When we search their name on searchpublicrecords.com, the only returned person was registered in the target person’s current state of residence and in 2 cities that corresponded with the 2 universities the target person attended. This was enough for us to confirm that this searched person was our target person.
Determining how many variables need to match between target and searched person before we can be sure they are the same is not an exact science. Highly specific matches (like both searched and target person being registered in a small town) are more valuable than weaker matches (like a common first and last name).
This category accounted for 131 signatories.
We couldn’t find the exact age in years in July 2020 of 45 of the 291 named signatories using any of the above methods. For one of them, we figured out their age using a variety of disparate sources.
The target person is affiliated with a specific publication according to the letter they signed. We found a Twitter account belonging to someone with the same name whose bio mentions the same affiliation. From this account, they tweeted on their birthday, without saying how old they were turning. They also had previously linked to articles they had written for a different publication. When this second publication announced that it was hiring the target person in 2017, it published a small blurb about the person which mentioned a previous role at a third publication. Finally, we found a July 2014 article that interviewed this person when they were writing for this third publication which mentioned their age. Because we knew their age in July 2014 and their exact birthday, we could be sure of their exact age in July 2020. We were sure that the article referred to the same person because we could track how they moved from publication to publication until they came to be affiliated with the publication they are affiliated with on the letter they signed.
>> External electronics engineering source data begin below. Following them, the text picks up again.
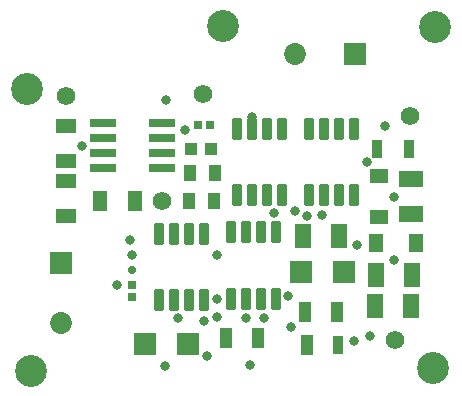
<source format=gts>
G04*
G04 #@! TF.GenerationSoftware,Altium Limited,Altium Designer,25.3.3 (18)*
G04*
G04 Layer_Color=8388736*
%FSLAX44Y44*%
%MOMM*%
G71*
G04*
G04 #@! TF.SameCoordinates,5CFDE4A5-D111-4E67-9A72-851D34BF8442*
G04*
G04*
G04 #@! TF.FilePolarity,Negative*
G04*
G01*
G75*
%ADD18R,0.7200X0.7200*%
%ADD21R,0.8581X1.5621*%
%ADD23R,1.2500X1.5000*%
%ADD25R,1.5000X1.2500*%
%ADD31R,0.7708X0.7708*%
%ADD32R,1.9032X1.8832*%
G04:AMPARAMS|DCode=33|XSize=0.8532mm|YSize=1.8532mm|CornerRadius=0.1504mm|HoleSize=0mm|Usage=FLASHONLY|Rotation=180.000|XOffset=0mm|YOffset=0mm|HoleType=Round|Shape=RoundedRectangle|*
%AMROUNDEDRECTD33*
21,1,0.8532,1.5525,0,0,180.0*
21,1,0.5525,1.8532,0,0,180.0*
1,1,0.3007,-0.2763,0.7763*
1,1,0.3007,0.2763,0.7763*
1,1,0.3007,0.2763,-0.7763*
1,1,0.3007,-0.2763,-0.7763*
%
%ADD33ROUNDEDRECTD33*%
%ADD34R,1.0613X1.7653*%
%ADD35R,1.3532X2.0032*%
%ADD36R,2.0032X1.3532*%
%ADD37R,1.1032X1.4032*%
%ADD38R,1.2532X1.8032*%
%ADD39R,1.8032X1.2532*%
%ADD40R,2.1832X0.7332*%
%ADD41R,1.1032X1.0032*%
%ADD42C,1.8532*%
%ADD43R,1.8532X1.8532*%
%ADD44C,2.7032*%
%ADD45C,1.5700*%
%ADD46R,1.8532X1.8532*%
%ADD47C,0.8382*%
%ADD48C,0.7112*%
D18*
X767430Y425743D02*
D03*
Y435743D02*
D03*
D21*
X941640Y384810D02*
D03*
X974790Y551180D02*
D03*
X1001330D02*
D03*
D23*
X1007850Y471170D02*
D03*
X973350Y471170D02*
D03*
D25*
X976630Y493290D02*
D03*
X976630Y527790D02*
D03*
D31*
X822929Y571500D02*
D03*
X832929D02*
D03*
D32*
X814190Y386080D02*
D03*
X778390D02*
D03*
X946200Y446938D02*
D03*
X910400D02*
D03*
D33*
X790220Y422611D02*
D03*
X802920D02*
D03*
X815620D02*
D03*
X828320D02*
D03*
X790220Y479111D02*
D03*
X802920D02*
D03*
X815620D02*
D03*
X828320D02*
D03*
X888660Y480543D02*
D03*
X875960D02*
D03*
X863260D02*
D03*
X850560D02*
D03*
X888660Y424043D02*
D03*
X875960D02*
D03*
X863260D02*
D03*
X850560D02*
D03*
X954750Y567997D02*
D03*
X942050D02*
D03*
X929350D02*
D03*
X916650D02*
D03*
X954750Y511497D02*
D03*
X942050D02*
D03*
X929350D02*
D03*
X916650D02*
D03*
X894410Y568072D02*
D03*
X881710D02*
D03*
X869010D02*
D03*
X856310D02*
D03*
X894410Y511572D02*
D03*
X881710D02*
D03*
X869010D02*
D03*
X856310D02*
D03*
D34*
X846879Y391160D02*
D03*
X873419D02*
D03*
X940370Y412750D02*
D03*
X913830D02*
D03*
X915100Y384810D02*
D03*
D35*
X1004090Y444500D02*
D03*
X974090D02*
D03*
X1002953Y417559D02*
D03*
X972953D02*
D03*
X912100Y477520D02*
D03*
X942100D02*
D03*
D36*
X1003300Y495540D02*
D03*
Y525540D02*
D03*
D37*
X837270Y530860D02*
D03*
X816270D02*
D03*
X815350Y506730D02*
D03*
X836350D02*
D03*
D38*
X769620D02*
D03*
X740120D02*
D03*
D39*
X711200Y524020D02*
D03*
Y494520D02*
D03*
Y570520D02*
D03*
Y541020D02*
D03*
D40*
X742840Y572733D02*
D03*
Y560033D02*
D03*
Y547333D02*
D03*
Y534633D02*
D03*
X792140D02*
D03*
Y547333D02*
D03*
Y560033D02*
D03*
Y572733D02*
D03*
D41*
X817208Y550887D02*
D03*
X834208D02*
D03*
D42*
X706769Y403530D02*
D03*
X905510Y631190D02*
D03*
D43*
X706769Y454330D02*
D03*
D44*
X1023620Y654050D02*
D03*
X844550Y655320D02*
D03*
X1022350Y365760D02*
D03*
X681990Y363220D02*
D03*
X678180Y601980D02*
D03*
D45*
X989439Y389069D02*
D03*
X711200Y595630D02*
D03*
X1002110Y578401D02*
D03*
X792860Y506730D02*
D03*
X826798Y597490D02*
D03*
D46*
X956310Y631190D02*
D03*
D47*
X828040Y405130D02*
D03*
X989330Y510540D02*
D03*
X965700Y539747D02*
D03*
X957580Y469900D02*
D03*
X905360Y498322D02*
D03*
X812281Y567210D02*
D03*
X725170Y553720D02*
D03*
X754380Y435610D02*
D03*
X767080Y461010D02*
D03*
X838656Y408747D02*
D03*
X830580Y375920D02*
D03*
X867410Y368300D02*
D03*
X795020Y367030D02*
D03*
X765810Y473710D02*
D03*
X901700Y400050D02*
D03*
X839470Y424180D02*
D03*
X887730Y496570D02*
D03*
X955040Y388620D02*
D03*
X863600Y407670D02*
D03*
X878840D02*
D03*
X928370Y495300D02*
D03*
X795753Y592627D02*
D03*
X869085Y578231D02*
D03*
X915670Y494030D02*
D03*
X989243Y456887D02*
D03*
X806450Y407670D02*
D03*
X981710Y570230D02*
D03*
X899160Y426720D02*
D03*
X969010Y392430D02*
D03*
X839470Y461010D02*
D03*
D48*
X767106Y448226D02*
D03*
M02*

</source>
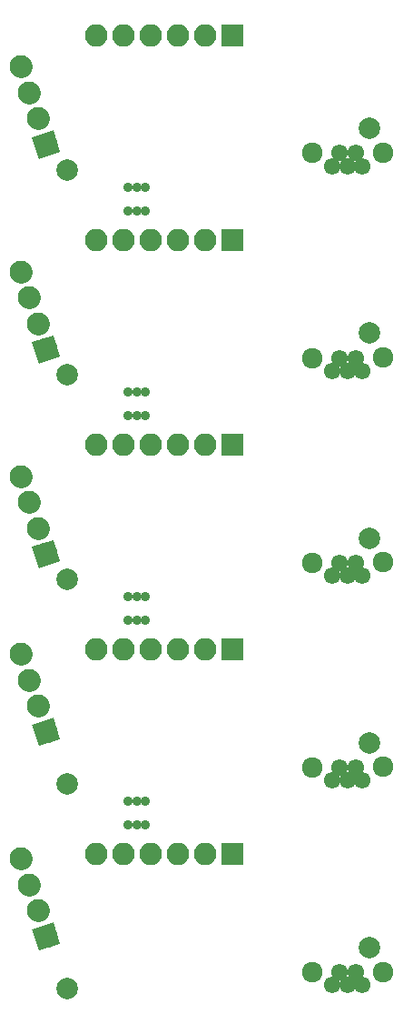
<source format=gts>
G04 #@! TF.GenerationSoftware,KiCad,Pcbnew,5.0.0-fee4fd1~66~ubuntu16.04.1*
G04 #@! TF.CreationDate,2018-10-22T20:20:06+02:00*
G04 #@! TF.ProjectId,WiRoc_NanoPi_SideOledPCB_v1_Panelized,5769526F635F4E616E6F50695F536964,rev?*
G04 #@! TF.SameCoordinates,Original*
G04 #@! TF.FileFunction,Soldermask,Top*
G04 #@! TF.FilePolarity,Negative*
%FSLAX46Y46*%
G04 Gerber Fmt 4.6, Leading zero omitted, Abs format (unit mm)*
G04 Created by KiCad (PCBNEW 5.0.0-fee4fd1~66~ubuntu16.04.1) date Mon Oct 22 20:20:06 2018*
%MOMM*%
%LPD*%
G01*
G04 APERTURE LIST*
%ADD10C,2.000000*%
%ADD11C,1.924000*%
%ADD12C,1.550000*%
%ADD13O,2.100000X2.100000*%
%ADD14R,2.100000X2.100000*%
%ADD15C,2.100000*%
%ADD16C,2.100000*%
%ADD17C,0.100000*%
%ADD18C,0.900000*%
G04 APERTURE END LIST*
D10*
G04 #@! TO.C,FID1*
X43517820Y-116230900D03*
G04 #@! TD*
G04 #@! TO.C,FID1*
X43517820Y-97164900D03*
G04 #@! TD*
G04 #@! TO.C,FID1*
X43517820Y-78098900D03*
G04 #@! TD*
G04 #@! TO.C,FID1*
X43517820Y-59032900D03*
G04 #@! TD*
D11*
G04 #@! TO.C,J1*
X66322500Y-114684800D03*
X72972500Y-114634800D03*
D12*
X71047500Y-115884800D03*
X69647500Y-115884800D03*
X68247500Y-115884800D03*
X70397500Y-114684800D03*
X68897500Y-114684800D03*
G04 #@! TD*
D11*
G04 #@! TO.C,J1*
X66322500Y-95618800D03*
X72972500Y-95568800D03*
D12*
X71047500Y-96818800D03*
X69647500Y-96818800D03*
X68247500Y-96818800D03*
X70397500Y-95618800D03*
X68897500Y-95618800D03*
G04 #@! TD*
D11*
G04 #@! TO.C,J1*
X66322500Y-76552800D03*
X72972500Y-76502800D03*
D12*
X71047500Y-77752800D03*
X69647500Y-77752800D03*
X68247500Y-77752800D03*
X70397500Y-76552800D03*
X68897500Y-76552800D03*
G04 #@! TD*
D11*
G04 #@! TO.C,J1*
X66322500Y-57486800D03*
X72972500Y-57436800D03*
D12*
X71047500Y-58686800D03*
X69647500Y-58686800D03*
X68247500Y-58686800D03*
X70397500Y-57486800D03*
X68897500Y-57486800D03*
G04 #@! TD*
D13*
G04 #@! TO.C,J3*
X46164000Y-103696000D03*
X48704000Y-103696000D03*
X51244000Y-103696000D03*
X53784000Y-103696000D03*
X56324000Y-103696000D03*
D14*
X58864000Y-103696000D03*
G04 #@! TD*
D13*
G04 #@! TO.C,J3*
X46164000Y-84630000D03*
X48704000Y-84630000D03*
X51244000Y-84630000D03*
X53784000Y-84630000D03*
X56324000Y-84630000D03*
D14*
X58864000Y-84630000D03*
G04 #@! TD*
D13*
G04 #@! TO.C,J3*
X46164000Y-65564000D03*
X48704000Y-65564000D03*
X51244000Y-65564000D03*
X53784000Y-65564000D03*
X56324000Y-65564000D03*
D14*
X58864000Y-65564000D03*
G04 #@! TD*
D13*
G04 #@! TO.C,J3*
X46164000Y-46498000D03*
X48704000Y-46498000D03*
X51244000Y-46498000D03*
X53784000Y-46498000D03*
X56324000Y-46498000D03*
D14*
X58864000Y-46498000D03*
G04 #@! TD*
D10*
G04 #@! TO.C,FID2*
X71711820Y-112392960D03*
G04 #@! TD*
G04 #@! TO.C,FID2*
X71711820Y-93326960D03*
G04 #@! TD*
G04 #@! TO.C,FID2*
X71711820Y-74260960D03*
G04 #@! TD*
G04 #@! TO.C,FID2*
X71711820Y-55194960D03*
G04 #@! TD*
D15*
G04 #@! TO.C,J2*
X39172291Y-104108949D03*
D16*
X39172291Y-104108949D02*
X39172291Y-104108949D01*
D15*
X39957194Y-106524633D03*
D16*
X39957194Y-106524633D02*
X39957194Y-106524633D01*
D15*
X40742097Y-108940316D03*
D16*
X40742097Y-108940316D02*
X40742097Y-108940316D01*
D15*
X41527000Y-111356000D03*
D17*
G36*
X42201141Y-110032923D02*
X42850077Y-112030141D01*
X40852859Y-112679077D01*
X40203923Y-110681859D01*
X42201141Y-110032923D01*
X42201141Y-110032923D01*
G37*
G04 #@! TD*
D15*
G04 #@! TO.C,J2*
X39172291Y-85042949D03*
D16*
X39172291Y-85042949D02*
X39172291Y-85042949D01*
D15*
X39957194Y-87458633D03*
D16*
X39957194Y-87458633D02*
X39957194Y-87458633D01*
D15*
X40742097Y-89874316D03*
D16*
X40742097Y-89874316D02*
X40742097Y-89874316D01*
D15*
X41527000Y-92290000D03*
D17*
G36*
X42201141Y-90966923D02*
X42850077Y-92964141D01*
X40852859Y-93613077D01*
X40203923Y-91615859D01*
X42201141Y-90966923D01*
X42201141Y-90966923D01*
G37*
G04 #@! TD*
D15*
G04 #@! TO.C,J2*
X39172291Y-68516949D03*
D16*
X39172291Y-68516949D02*
X39172291Y-68516949D01*
D15*
X39957194Y-70932633D03*
D16*
X39957194Y-70932633D02*
X39957194Y-70932633D01*
D15*
X40742097Y-73348316D03*
D16*
X40742097Y-73348316D02*
X40742097Y-73348316D01*
D15*
X41527000Y-75764000D03*
D17*
G36*
X42201141Y-74440923D02*
X42850077Y-76438141D01*
X40852859Y-77087077D01*
X40203923Y-75089859D01*
X42201141Y-74440923D01*
X42201141Y-74440923D01*
G37*
G04 #@! TD*
D15*
G04 #@! TO.C,J2*
X39172291Y-49450949D03*
D16*
X39172291Y-49450949D02*
X39172291Y-49450949D01*
D15*
X39957194Y-51866633D03*
D16*
X39957194Y-51866633D02*
X39957194Y-51866633D01*
D15*
X40742097Y-54282316D03*
D16*
X40742097Y-54282316D02*
X40742097Y-54282316D01*
D15*
X41527000Y-56698000D03*
D17*
G36*
X42201141Y-55374923D02*
X42850077Y-57372141D01*
X40852859Y-58021077D01*
X40203923Y-56023859D01*
X42201141Y-55374923D01*
X42201141Y-55374923D01*
G37*
G04 #@! TD*
D12*
G04 #@! TO.C,J1*
X68897500Y-38420800D03*
X70397500Y-38420800D03*
X68247500Y-39620800D03*
X69647500Y-39620800D03*
X71047500Y-39620800D03*
D11*
X72972500Y-38370800D03*
X66322500Y-38420800D03*
G04 #@! TD*
D10*
G04 #@! TO.C,FID2*
X71711820Y-36128960D03*
G04 #@! TD*
D15*
G04 #@! TO.C,J2*
X41527000Y-37632000D03*
D17*
G36*
X42201141Y-36308923D02*
X42850077Y-38306141D01*
X40852859Y-38955077D01*
X40203923Y-36957859D01*
X42201141Y-36308923D01*
X42201141Y-36308923D01*
G37*
D15*
X40742097Y-35216316D03*
D16*
X40742097Y-35216316D02*
X40742097Y-35216316D01*
D15*
X39957194Y-32800633D03*
D16*
X39957194Y-32800633D02*
X39957194Y-32800633D01*
D15*
X39172291Y-30384949D03*
D16*
X39172291Y-30384949D02*
X39172291Y-30384949D01*
G04 #@! TD*
D14*
G04 #@! TO.C,J3*
X58864000Y-27432000D03*
D13*
X56324000Y-27432000D03*
X53784000Y-27432000D03*
X51244000Y-27432000D03*
X48704000Y-27432000D03*
X46164000Y-27432000D03*
G04 #@! TD*
D10*
G04 #@! TO.C,FID1*
X43517820Y-39966900D03*
G04 #@! TD*
D18*
G04 #@! TO.C,mouse-bite-2.54mm-slot*
X50800000Y-43800000D03*
X49200000Y-43800000D03*
X49200000Y-41600000D03*
X50800000Y-41600000D03*
X50000000Y-43800000D03*
X50000000Y-41600000D03*
G04 #@! TD*
G04 #@! TO.C,mouse-bite-2.54mm-slot*
X50800000Y-62866000D03*
X49200000Y-62866000D03*
X49200000Y-60666000D03*
X50800000Y-60666000D03*
X50000000Y-62866000D03*
X50000000Y-60666000D03*
G04 #@! TD*
G04 #@! TO.C,mouse-bite-2.54mm-slot*
X50800000Y-81932000D03*
X49200000Y-81932000D03*
X49200000Y-79732000D03*
X50800000Y-79732000D03*
X50000000Y-81932000D03*
X50000000Y-79732000D03*
G04 #@! TD*
G04 #@! TO.C,mouse-bite-2.54mm-slot*
X50800000Y-100998000D03*
X49200000Y-100998000D03*
X49200000Y-98798000D03*
X50800000Y-98798000D03*
X50000000Y-100998000D03*
X50000000Y-98798000D03*
G04 #@! TD*
M02*

</source>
This category accounted for just this 1 person.
For the remaining 44, there were some target people for whom we found searched people that were likely to be the same person, but we couldn’t match enough variables. For some, we figured out the year they were born in, but couldn’t get their exact age in years in July 2020. For others, we found nothing. We ended up excluding these 44 (16 from Harper’s letter, 28 from The Objective’s counter letter) because we were unable to confirm their ages with the same level of confidence as for the other 247.
The graphs above present data about these 247 people.
This case study in using OSINT methods for a relatively simple data analysis project raises a number of legal and ethical questions.
First, OSINT and privacy are two sides of the same coin: OSINT is often successful only because privacy-compromising information is accessible about people online. In our case, we felt that since these 291 people named themselves as signatories of a public letter, they were choosing to enter the public sphere and open themselves up to a certain level of scrutiny. And as far as demographic information goes, age is not as sensitive as race, gender, or family-related information. Nevertheless, the process described above serves as a reminder about how much data people publish about themselves online, and it’s not difficult to imagine OSINT techniques venturing into much more ethically murky waters.
It may seem far-fetched that simply publishing already publicly available data could be controversial, but often such information can be used to verify other details about people that they may not have intended to make public. Anticipating legal and ethical gray areas like this is vital to conducting OSINT research responsibly.